Wondering if things might not turn out for the best, I decided last week that at least I could help my husband prepare for what would surely be a lonely, miserable (and brief) life without me. My sisters and I still laugh at the conversation we once had about what would happen to our husbands should we die first. We seriously discussed their abilities to negotiate life on their own, and concluded that only one would survive the first year. My own husband, we determined, would be the second one to go. Even though he has nearly lifelong friends, and has picked up real friends along the way, and despite the fact that he somehow managed as a young professor to raise a child on his own, and with just partial sight earned a PhD in economics, without me, he was a marked man.
What could I do right now to give him the edge I knew he might need? I cleaned house with a righteous zest that left no corner untouched.
I decided that what was packed away, if not potentially useful over the course of a long life, just had to go.

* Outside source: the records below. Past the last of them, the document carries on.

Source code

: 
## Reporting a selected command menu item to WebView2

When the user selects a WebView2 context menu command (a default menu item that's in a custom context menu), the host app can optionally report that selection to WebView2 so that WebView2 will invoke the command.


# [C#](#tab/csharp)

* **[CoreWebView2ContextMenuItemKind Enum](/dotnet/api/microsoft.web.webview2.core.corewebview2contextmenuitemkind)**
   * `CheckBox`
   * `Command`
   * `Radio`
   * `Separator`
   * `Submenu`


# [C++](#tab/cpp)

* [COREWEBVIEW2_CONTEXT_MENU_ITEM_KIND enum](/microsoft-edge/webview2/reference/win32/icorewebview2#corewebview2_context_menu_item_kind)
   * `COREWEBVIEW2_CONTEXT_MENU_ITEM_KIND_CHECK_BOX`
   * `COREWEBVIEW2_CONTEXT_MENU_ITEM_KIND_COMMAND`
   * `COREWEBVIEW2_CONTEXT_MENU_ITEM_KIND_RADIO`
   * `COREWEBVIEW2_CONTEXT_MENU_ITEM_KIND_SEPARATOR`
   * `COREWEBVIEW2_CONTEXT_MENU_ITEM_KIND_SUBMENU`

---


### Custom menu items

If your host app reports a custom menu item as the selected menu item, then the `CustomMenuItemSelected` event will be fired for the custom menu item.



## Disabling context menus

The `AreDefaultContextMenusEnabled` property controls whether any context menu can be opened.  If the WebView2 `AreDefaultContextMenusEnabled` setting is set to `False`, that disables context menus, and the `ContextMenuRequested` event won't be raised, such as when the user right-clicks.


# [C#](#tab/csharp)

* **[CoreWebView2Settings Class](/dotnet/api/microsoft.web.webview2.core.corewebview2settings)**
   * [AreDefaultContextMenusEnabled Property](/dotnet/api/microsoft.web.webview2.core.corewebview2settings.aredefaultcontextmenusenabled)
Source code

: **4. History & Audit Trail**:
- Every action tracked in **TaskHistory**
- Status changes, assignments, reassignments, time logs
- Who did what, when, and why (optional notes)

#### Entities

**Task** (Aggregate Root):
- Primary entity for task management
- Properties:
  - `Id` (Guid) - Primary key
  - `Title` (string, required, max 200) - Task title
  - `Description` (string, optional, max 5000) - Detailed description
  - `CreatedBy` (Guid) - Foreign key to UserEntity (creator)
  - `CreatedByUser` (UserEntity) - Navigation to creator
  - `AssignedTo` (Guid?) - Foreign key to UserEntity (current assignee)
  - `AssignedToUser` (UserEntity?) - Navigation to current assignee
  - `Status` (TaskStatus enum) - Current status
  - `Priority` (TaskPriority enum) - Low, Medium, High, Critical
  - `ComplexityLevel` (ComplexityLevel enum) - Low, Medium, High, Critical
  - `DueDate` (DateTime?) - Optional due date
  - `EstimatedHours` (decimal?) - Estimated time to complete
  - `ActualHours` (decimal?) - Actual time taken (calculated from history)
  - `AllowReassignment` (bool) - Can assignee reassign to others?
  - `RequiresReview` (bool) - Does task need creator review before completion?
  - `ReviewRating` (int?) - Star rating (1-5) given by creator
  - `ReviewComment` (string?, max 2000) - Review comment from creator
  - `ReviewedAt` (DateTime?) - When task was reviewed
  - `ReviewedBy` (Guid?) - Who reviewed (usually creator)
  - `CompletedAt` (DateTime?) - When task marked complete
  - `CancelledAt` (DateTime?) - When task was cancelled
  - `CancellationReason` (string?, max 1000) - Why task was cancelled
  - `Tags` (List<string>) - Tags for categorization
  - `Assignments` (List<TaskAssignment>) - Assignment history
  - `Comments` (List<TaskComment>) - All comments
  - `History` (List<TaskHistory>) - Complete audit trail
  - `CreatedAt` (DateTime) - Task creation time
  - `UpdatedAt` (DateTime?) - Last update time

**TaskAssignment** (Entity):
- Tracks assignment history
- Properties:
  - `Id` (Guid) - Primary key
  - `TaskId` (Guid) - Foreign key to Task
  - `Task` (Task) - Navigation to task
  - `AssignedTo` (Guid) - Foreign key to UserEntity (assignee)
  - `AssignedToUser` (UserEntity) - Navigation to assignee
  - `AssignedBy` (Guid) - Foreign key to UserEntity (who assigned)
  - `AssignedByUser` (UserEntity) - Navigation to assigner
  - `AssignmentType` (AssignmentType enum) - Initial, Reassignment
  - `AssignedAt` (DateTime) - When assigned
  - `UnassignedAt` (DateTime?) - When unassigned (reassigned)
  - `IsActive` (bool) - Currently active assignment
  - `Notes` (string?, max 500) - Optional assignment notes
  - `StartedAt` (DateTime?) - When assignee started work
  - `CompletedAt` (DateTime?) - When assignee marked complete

Then I turned my attention to the garden, and hauled yard waste to the town dump. Get rid of the waste. Don't let it fester and breed disease. Work work push push. I felt great.
Then last week a letter came from the hospital urging me to contact my physician. The letter drove right out of my mind that the physician had said the letter was on its way to me, and that our arrangements were already in place. I read the letter in hand, and my mind was frozen on its contents, my heart began pounding, my breath come in gasps and sweat beaded my face. Who is this person?
It's never too early to begin paying attention to the urges and impulses of corrective behavior that accompany the slightest impression that something is not quite right. I was pretty certain that my situation was essentially harmless to me, but I wasn't fully aware how disjointed was my intellectual grasp of my situation and my ignored emotional response. The emotional response is what surfaces in a panic, and panic arises when fear displaces reasoning. Nothing good comes of fear, but if it is there and ignored, it is preserved, ready to be loosed without controls.
I hope that I am a reformed citizen.